*Goal 1:* Reproduce, word for word, the lines of the listing from the line containing "common name: Moonwort" down through the line containing "genus: Serjania", and nothing else.

— START OF Passage shown —

Sunday, April 05, 2009

Great Depression Warning - WSJ


Misleading shadowstats affecting Federal Reserve policy and the similarity of the current financial troubles to the Great Depression. This analysis not by blogging amateurs like me but by a Nobel Prize winning economist in the Wall Street Journal, although buried on page A15.
Monetary policy, mortgage finance, relaxed lending standards, and tax-free capital gains provided astonishing economic stimulus: Mortgage loan originations increased an average of 56% per year for three years -- from $1.05 trillion in 2000 to $3.95 trillion in 2003!

By the time the Federal Reserve began to slowly raise the fed-funds rate in May 2004, the Case-Shiller 20-city composite index had increased 15.4% during the previous 12 months. Yet the housing portion of the CPI for those same 12 months rose only 2.4%.

How could this happen? In 1983, the Bureau of Labor Statistics began to use rental equivalence for homeowner-occupied units instead of direct home-ownership costs. Between 1983 and 1996, the price-to-rental ratio increased from 19.0 to 20.2, so the change had little effect on measured inflation: The CPI underestimated inflation by about 0.1 percentage point per year during this period. Between 1999 and 2006, the price-to-rent ratio shot up from 20.8 to 32.3.

With home price increases out of the CPI and the price-to-rent ratio rapidly increasing, an important component of inflation remained outside the index. In 2004 alone, the price-rent ratio increased 12.3%. Inflation for that year was underestimated by 2.9 percentage points (since "owners' equivalent rent" is about 23% of the CPI). If home-ownership costs were included in the CPI, inflation would have been 6.2% instead of 3.3%.

With nominal interest rates around 6% and inflation around 6%, the real interest rate was near zero, so household borrowing took off. As measured by the Case-Shiller 10 city index, the accumulated inflation in home-ownership costs between January 1999 and June 2006 was 151%, but the CPI measured a mere 23% increase. As the Federal Reserve monitored inflation in the early part of this decade, home-price increases were no longer visible in the CPI, so the lax monetary policy continued. Even after the Fed began to slowly raise the fed-funds rate in May 2004, the average rate remained low and the bubble continued to inflate for two more years.The events of the past 10 years have an eerie similarity to the period leading up to the Great Depression. Total mortgage debt outstanding increased from $9.35 billion in 1920 to $29.44 billion in 1929. In 1920, residential mortgage debt was 10.2% of household wealth; by 1929, it was 27.2% of household wealth.

— END OF Passage shown —
— START OF Input —

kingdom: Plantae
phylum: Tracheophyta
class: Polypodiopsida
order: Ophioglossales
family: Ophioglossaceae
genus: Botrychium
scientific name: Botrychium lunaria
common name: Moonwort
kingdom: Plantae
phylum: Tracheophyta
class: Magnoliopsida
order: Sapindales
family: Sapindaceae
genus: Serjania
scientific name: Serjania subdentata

— END OF Input —
— START OF Input —

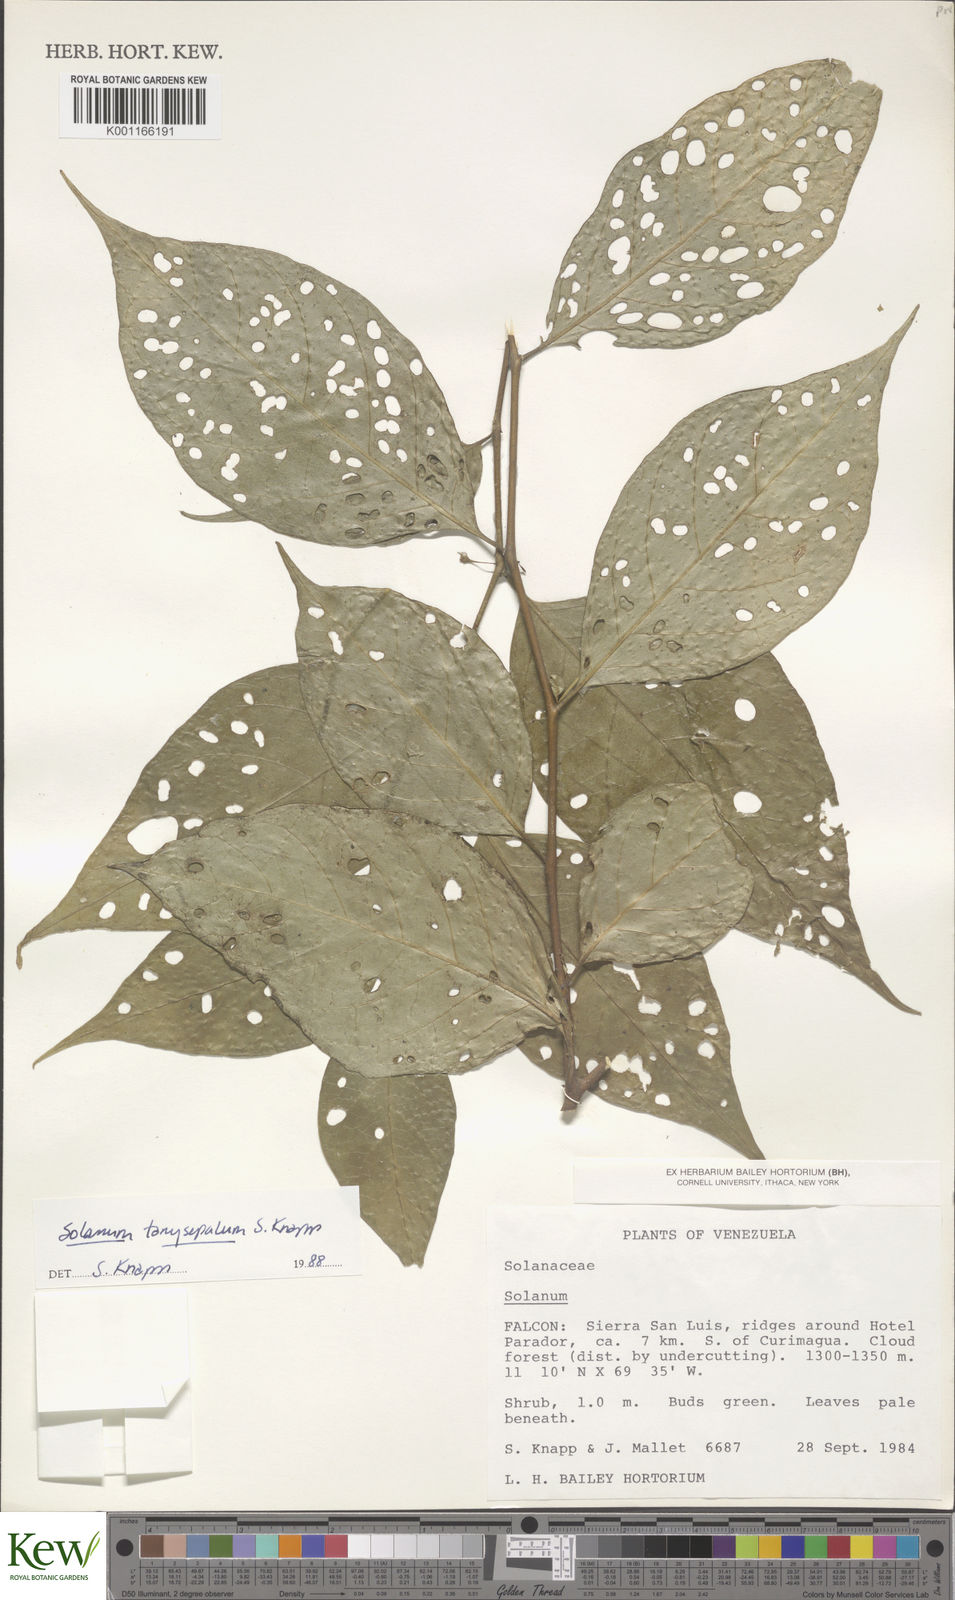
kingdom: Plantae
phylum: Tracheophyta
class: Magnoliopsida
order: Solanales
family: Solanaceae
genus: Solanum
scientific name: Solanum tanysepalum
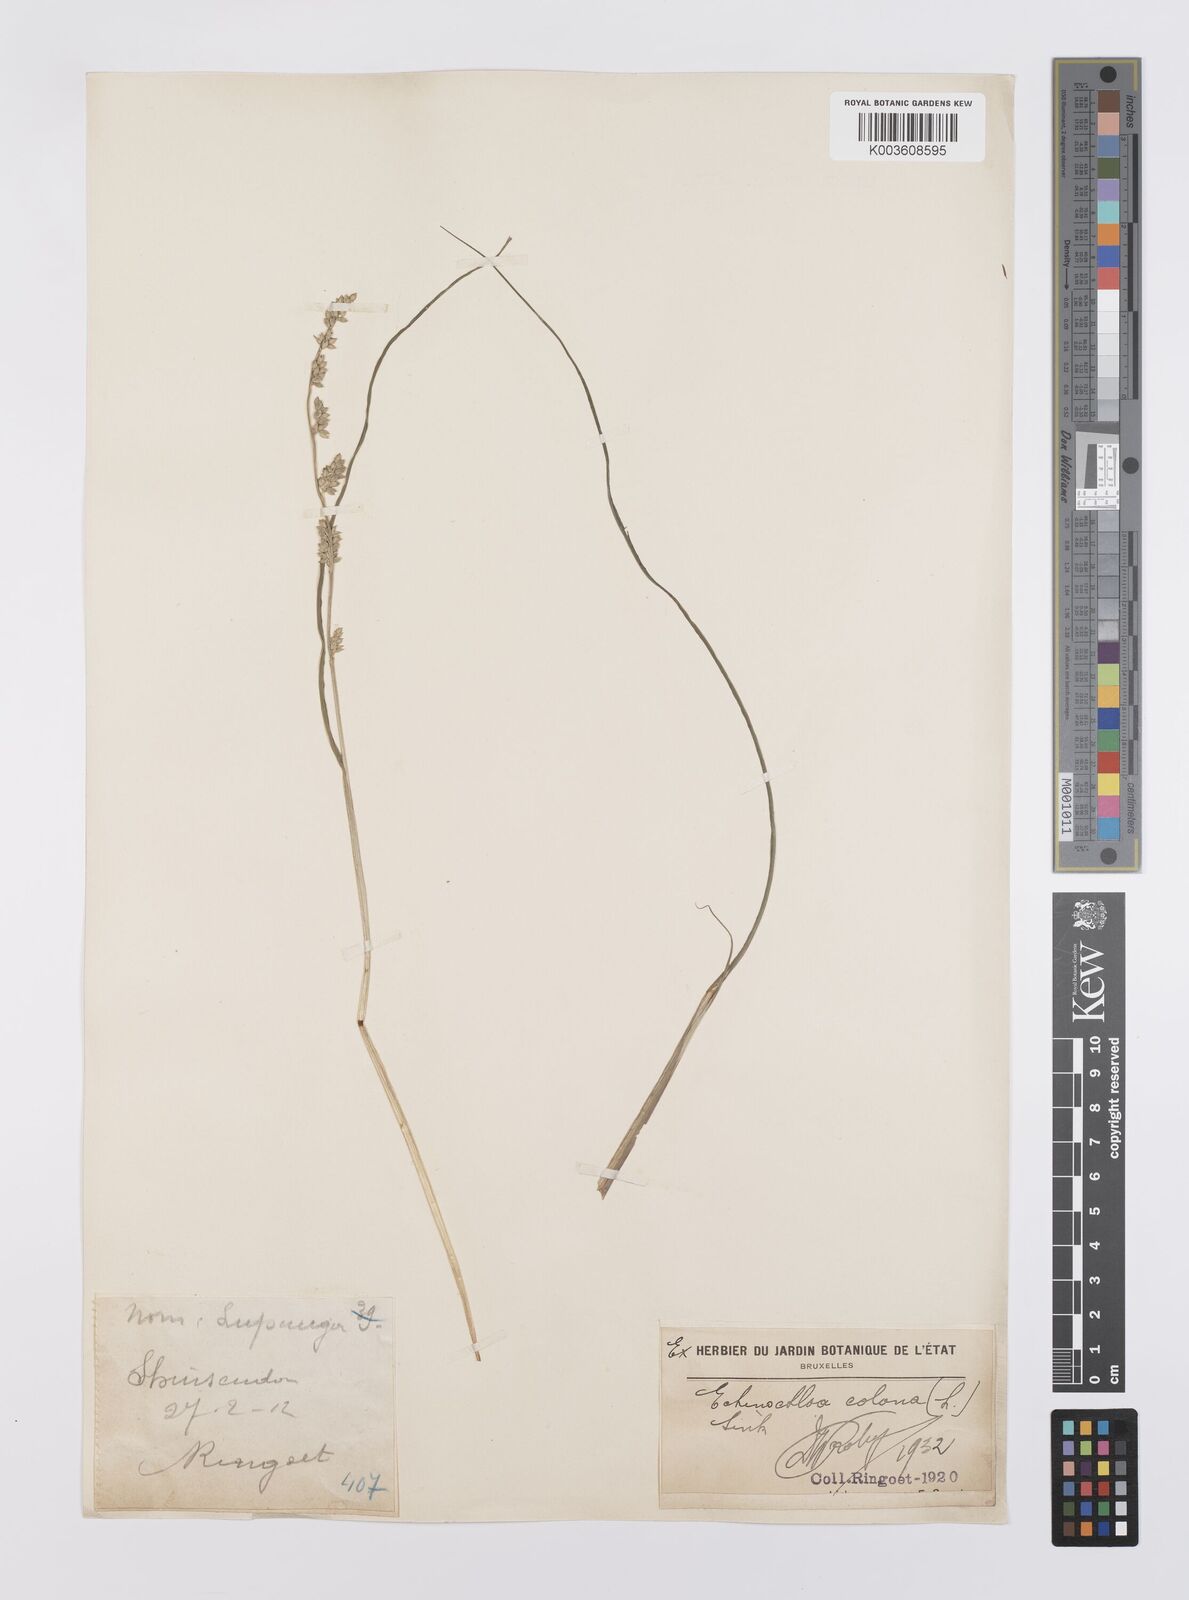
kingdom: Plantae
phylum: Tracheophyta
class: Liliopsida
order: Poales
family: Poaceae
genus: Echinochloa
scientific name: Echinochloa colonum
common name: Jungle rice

— END OF Input —

*Goal 2:* Carry on the post about housing prices, the CPI, and the Great Depression, starting right after its final sentence.

*Task result 1:*
common name: Moonwort
kingdom: Plantae
phylum: Tracheophyta
class: Magnoliopsida
order: Sapindales
family: Sapindaceae
genus: Serjania

*Task result 2:*
The Great Depression has been attributed to excessive speculation on Wall Street, especially between the spring of 1927 and the fall of 1929. Had the difficulties of the banking system been caused by losses on brokers' loans for margin purchases in 1929, the results should have been felt in the banks immediately after the stock market crash. But the banking system did not show serious strains until the fall of 1930.

Bank earnings reached a record $729 million in 1929. Yet bank exposures to real estate were substantial; as the decline in real estate prices accelerated, foreclosures wiped out banks by the thousands. Had the mounting difficulties of the banks and the final collapse of the banking system in the "Bank Holiday" in March 1933 been caused by contraction of the money supply, as Milton Friedman and Anna Schwartz argued, then the massive injections of liquidity over the past 18 months should have averted the collapse of the financial market during this current crisis.

The causes of the Great Depression need more study, but the claims that losses on stock-market speculation and a monetary contraction caused the decline of the banking system both seem inadequate. It appears that both the Great Depression and the current crisis had their origins in excessive consumer debt -- especially mortgage debt -- that was transmitted into the financial sector during a sharp downturn.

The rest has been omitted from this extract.